La distribuzione delle grotte nella regione ricalca quella dei massicci carbonatici che, sottoposti al fenomeno del carsismo, hanno originato uno spazio, in buona parte ancora inesplorato, dove sono presenti organismi perfettamente adattati alle particolari condizioni di vita determinate dalla scarsità o dalla completa assenza di luce.
A oggi sono state censite oltre 800 cavità naturali, catalogate e georeferenziate all’interno del Catasto Speleologico dell’Umbria gestito dalla Federazione Umbra Gruppi Speleologici. Le grotte hanno da sempre suscitato nell’uomo moderno interesse e curiosità, la possibilità concreta di esplorare un mondo parallelo senza necessariamente dover spostare il proprio orizzonte geografico.
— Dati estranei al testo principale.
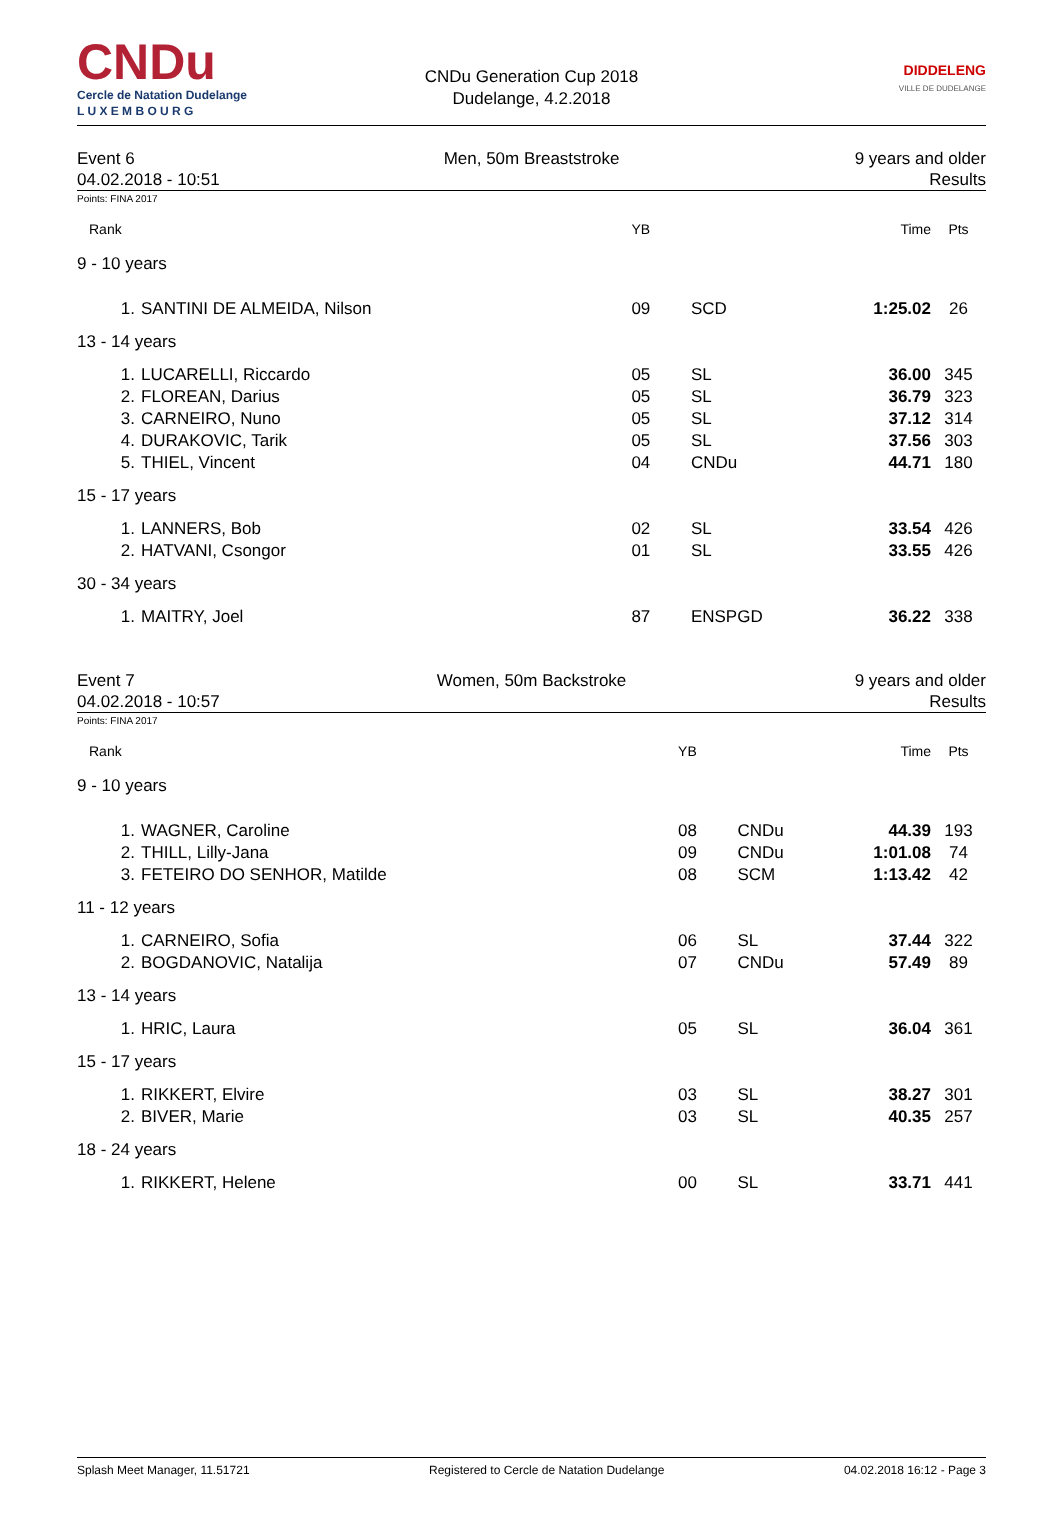CNDu
Cercle de Natation Dudelange
L U X E M B O U R G
CNDu Generation Cup 2018
Dudelange, 4.2.2018
DIDDELENG
VILLE DE DUDELANGE
Event 6
04.02.2018 - 10:51
Men, 50m Breaststroke 9 years and older
Results
Points: FINA 2017
| Rank | | YB | | Time | Pts |
| --- | --- | --- | --- | --- | --- |
| 9 - 10 years | | | | | |
| 1. | SANTINI DE ALMEIDA, Nilson | 09 | SCD | 1:25.02 | 26 |
| 13 - 14 years | | | | | |
| 1. | LUCARELLI, Riccardo | 05 | SL | 36.00 | 345 |
| 2. | FLOREAN, Darius | 05 | SL | 36.79 | 323 |
| 3. | CARNEIRO, Nuno | 05 | SL | 37.12 | 314 |
| 4. | DURAKOVIC, Tarik | 05 | SL | 37.56 | 303 |
| 5. | THIEL, Vincent | 04 | CNDu | 44.71 | 180 |
| 15 - 17 years | | | | | |
| 1. | LANNERS, Bob | 02 | SL | 33.54 | 426 |
| 2. | HATVANI, Csongor | 01 | SL | 33.55 | 426 |
| 30 - 34 years | | | | | |
| 1. | MAITRY, Joel | 87 | ENSPGD | 36.22 | 338 |
Event 7
04.02.2018 - 10:57
Women, 50m Backstroke 9 years and older
Results
Points: FINA 2017
| Rank | | YB | | Time | Pts |
| --- | --- | --- | --- | --- | --- |
| 9 - 10 years | | | | | |
| 1. | WAGNER, Caroline | 08 | CNDu | 44.39 | 193 |
| 2. | THILL, Lilly-Jana | 09 | CNDu | 1:01.08 | 74 |
| 3. | FETEIRO DO SENHOR, Matilde | 08 | SCM | 1:13.42 | 42 |
| 11 - 12 years | | | | | |
| 1. | CARNEIRO, Sofia | 06 | SL | 37.44 | 322 |
| 2. | BOGDANOVIC, Natalija | 07 | CNDu | 57.49 | 89 |
| 13 - 14 years | | | | | |
| 1. | HRIC, Laura | 05 | SL | 36.04 | 361 |
| 15 - 17 years | | | | | |
| 1. | RIKKERT, Elvire | 03 | SL | 38.27 | 301 |
| 2. | BIVER, Marie | 03 | SL | 40.35 | 257 |
| 18 - 24 years | | | | | |
| 1. | RIKKERT, Helene | 00 | SL | 33.71 | 441 |
Splash Meet Manager, 11.51721 Registered to Cercle de Natation Dudelange 04.02.2018 16:12 - Page 3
Senza il perfezionamento delle tecniche di progressione speleologica non saremmo mai arrivati a scoprire un numero così elevato di grotte e proprio grazie a una branca della speleologia che si occupa di indagare le forme di vita presenti negli ambienti ipogei – la biospeleologia per l’appunto – abbiamo avuto la possibilità di descrivere per la prima volta specie animali del tutto peculiari.

 

Ferro di cavallo maggiore (Rhinolophus ferrumequinum). Foto di Cristiano Spilinga

 

Peculiari proprio perché le particolari condizioni di vita degli ambienti sotterranei hanno determinato una spinta evolutiva che, nel corso di migliaia di anni, ha portato a forme altamente specializzate e perfettamente adattate a quel particolare ambiente.
Tradizionalmente gli studiosi della vita ipogea dividono gli organismi legati alle grotte in tre categorie: i Troglobi, considerati cavernicoli obbligati, cioè perfettamente adattati alla vita ipogea e non più capaci di svincolarsene, i Troglofili, specie che sono presenti con maggiore regolarità nell’ambiente ipogeo e i Troglosseni, specie che si trovano in ambiente ipogeo solo accidentalmente, come quelli che cadono all’interno dei pozzi verticali o vengono trasportati dalle acque.
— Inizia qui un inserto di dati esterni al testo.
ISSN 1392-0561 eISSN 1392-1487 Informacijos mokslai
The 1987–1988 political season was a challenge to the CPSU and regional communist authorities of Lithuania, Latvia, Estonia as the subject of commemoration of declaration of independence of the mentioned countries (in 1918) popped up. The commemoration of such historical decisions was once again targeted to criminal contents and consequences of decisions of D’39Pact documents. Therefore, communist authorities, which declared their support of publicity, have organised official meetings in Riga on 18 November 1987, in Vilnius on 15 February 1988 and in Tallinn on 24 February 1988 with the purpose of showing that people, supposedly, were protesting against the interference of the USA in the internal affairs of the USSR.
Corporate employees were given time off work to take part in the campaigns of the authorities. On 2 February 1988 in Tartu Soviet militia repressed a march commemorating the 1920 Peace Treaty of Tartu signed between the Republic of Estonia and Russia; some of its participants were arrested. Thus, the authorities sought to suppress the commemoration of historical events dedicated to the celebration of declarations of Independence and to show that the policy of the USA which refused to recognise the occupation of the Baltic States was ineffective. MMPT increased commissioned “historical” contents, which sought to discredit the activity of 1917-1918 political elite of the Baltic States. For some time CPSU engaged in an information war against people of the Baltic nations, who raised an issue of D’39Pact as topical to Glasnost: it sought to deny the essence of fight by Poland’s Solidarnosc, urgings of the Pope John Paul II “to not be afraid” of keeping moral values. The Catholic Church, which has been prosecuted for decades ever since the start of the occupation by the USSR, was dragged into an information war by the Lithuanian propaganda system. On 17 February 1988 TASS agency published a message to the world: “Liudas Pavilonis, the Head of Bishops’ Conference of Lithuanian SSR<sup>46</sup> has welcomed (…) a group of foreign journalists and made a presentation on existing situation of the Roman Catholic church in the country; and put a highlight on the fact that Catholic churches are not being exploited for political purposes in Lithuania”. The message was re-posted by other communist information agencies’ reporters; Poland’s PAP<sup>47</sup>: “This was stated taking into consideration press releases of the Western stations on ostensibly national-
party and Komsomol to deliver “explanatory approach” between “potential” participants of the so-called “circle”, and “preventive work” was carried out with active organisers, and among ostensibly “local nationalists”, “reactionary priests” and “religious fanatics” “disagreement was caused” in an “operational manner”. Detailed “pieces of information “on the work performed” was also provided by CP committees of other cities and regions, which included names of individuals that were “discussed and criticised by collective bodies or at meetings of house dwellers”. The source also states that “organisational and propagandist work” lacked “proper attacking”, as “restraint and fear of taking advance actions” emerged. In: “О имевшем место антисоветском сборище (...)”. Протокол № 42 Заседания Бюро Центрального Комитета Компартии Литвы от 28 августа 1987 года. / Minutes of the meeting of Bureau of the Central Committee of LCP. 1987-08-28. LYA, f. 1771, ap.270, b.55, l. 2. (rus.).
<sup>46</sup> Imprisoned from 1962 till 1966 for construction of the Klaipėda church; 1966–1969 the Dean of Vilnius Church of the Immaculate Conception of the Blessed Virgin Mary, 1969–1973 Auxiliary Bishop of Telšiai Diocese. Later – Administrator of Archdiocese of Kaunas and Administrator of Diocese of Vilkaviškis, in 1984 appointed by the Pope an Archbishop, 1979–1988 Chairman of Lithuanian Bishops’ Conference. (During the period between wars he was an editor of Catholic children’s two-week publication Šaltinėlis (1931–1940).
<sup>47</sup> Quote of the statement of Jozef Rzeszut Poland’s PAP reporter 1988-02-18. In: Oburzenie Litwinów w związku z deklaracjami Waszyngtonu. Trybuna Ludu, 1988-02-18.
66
Le cavità umbre – da quelle più piccole fino ad arrivare all’imponente grotta di Monte Cucco che, con i suoi circa 35 km di sviluppo e una profondità verticale di oltre 900 metri, rappresenta uno dei complessi carsici più importanti d’Italia – costituiscono un importante ecosistema da preservare e qualunque tipo di fruizione, da quella legata all’esplorazione e alla ricerca, passando per quella tipicamente ad appannaggio degli speleologi, fino ad arrivare all’utilizzo turistico, deve prevedere un profondo rispetto per l’ambiente che si va a visitare.
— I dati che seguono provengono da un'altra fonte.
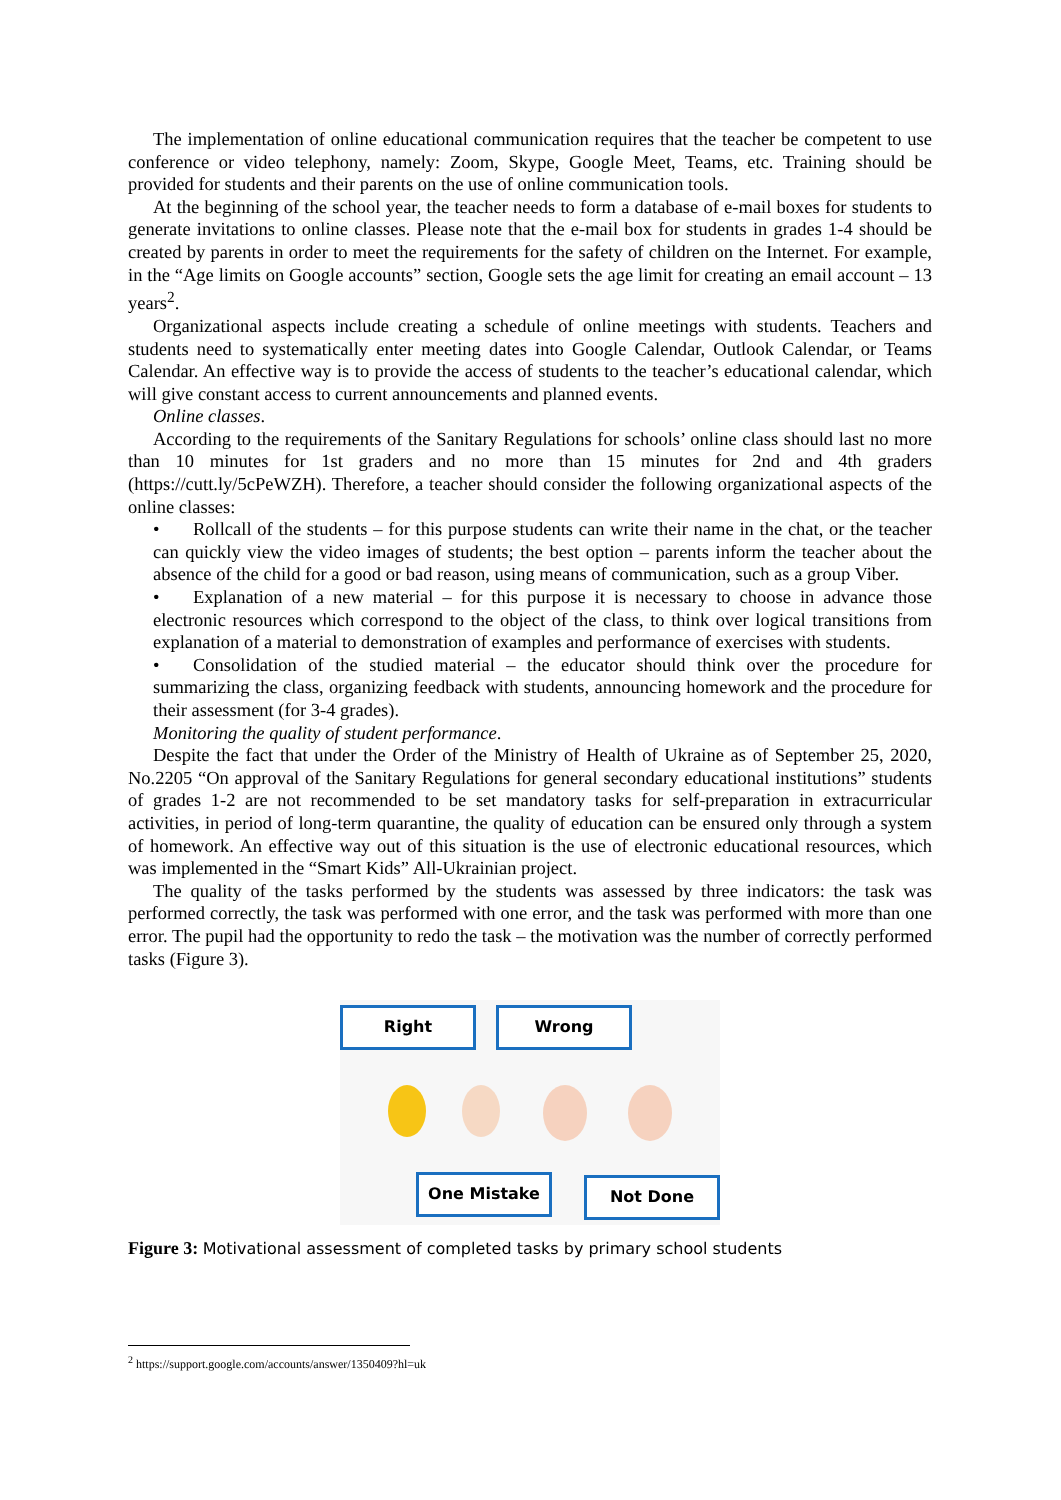The implementation of online educational communication requires that the teacher be competent to use conference or video telephony, namely: Zoom, Skype, Google Meet, Teams, etc. Training should be provided for students and their parents on the use of online communication tools.
At the beginning of the school year, the teacher needs to form a database of e-mail boxes for students to generate invitations to online classes. Please note that the e-mail box for students in grades 1-4 should be created by parents in order to meet the requirements for the safety of children on the Internet. For example, in the “Age limits on Google accounts” section, Google sets the age limit for creating an email account – 13 years<sup>2</sup>.
Organizational aspects include creating a schedule of online meetings with students. Teachers and students need to systematically enter meeting dates into Google Calendar, Outlook Calendar, or Teams Calendar. An effective way is to provide the access of students to the teacher’s educational calendar, which will give constant access to current announcements and planned events.
Online classes.
According to the requirements of the Sanitary Regulations for schools’ online class should last no more than 10 minutes for 1st graders and no more than 15 minutes for 2nd and 4th graders (https://cutt.ly/5cPeWZH). Therefore, a teacher should consider the following organizational aspects of the online classes:
• Rollcall of the students – for this purpose students can write their name in the chat, or the teacher can quickly view the video images of students; the best option – parents inform the teacher about the absence of the child for a good or bad reason, using means of communication, such as a group Viber.
• Explanation of a new material – for this purpose it is necessary to choose in advance those electronic resources which correspond to the object of the class, to think over logical transitions from explanation of a material to demonstration of examples and performance of exercises with students.
• Consolidation of the studied material – the educator should think over the procedure for summarizing the class, organizing feedback with students, announcing homework and the procedure for their assessment (for 3-4 grades).
Monitoring the quality of student performance.
Despite the fact that under the Order of the Ministry of Health of Ukraine as of September 25, 2020, No.2205 “On approval of the Sanitary Regulations for general secondary educational institutions” students of grades 1-2 are not recommended to be set mandatory tasks for self-preparation in extracurricular activities, in period of long-term quarantine, the quality of education can be ensured only through a system of homework. An effective way out of this situation is the use of electronic educational resources, which was implemented in the “Smart Kids” All-Ukrainian project.
The quality of the tasks performed by the students was assessed by three indicators: the task was performed correctly, the task was performed with one error, and the task was performed with more than one error. The pupil had the opportunity to redo the task – the motivation was the number of correctly performed tasks (Figure 3).
Right Wrong
One Mistake Not Done
Figure 3: Motivational assessment of completed tasks by primary school students
<sup>2</sup> https://support.google.com/accounts/answer/1350409?hl=uk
L’estrema specializzazione delle forme di vita adattate alle grotte è direttamente proporzionale alla loro sensibilità rispetto alle perturbazioni provenienti dall’esterno, che, andando ad alterare, in alcuni casi in maniera irreversibile, quelle particolari condizioni microclimatiche possono determinare la scomparsa di forme di vita del tutto uniche e peculiari.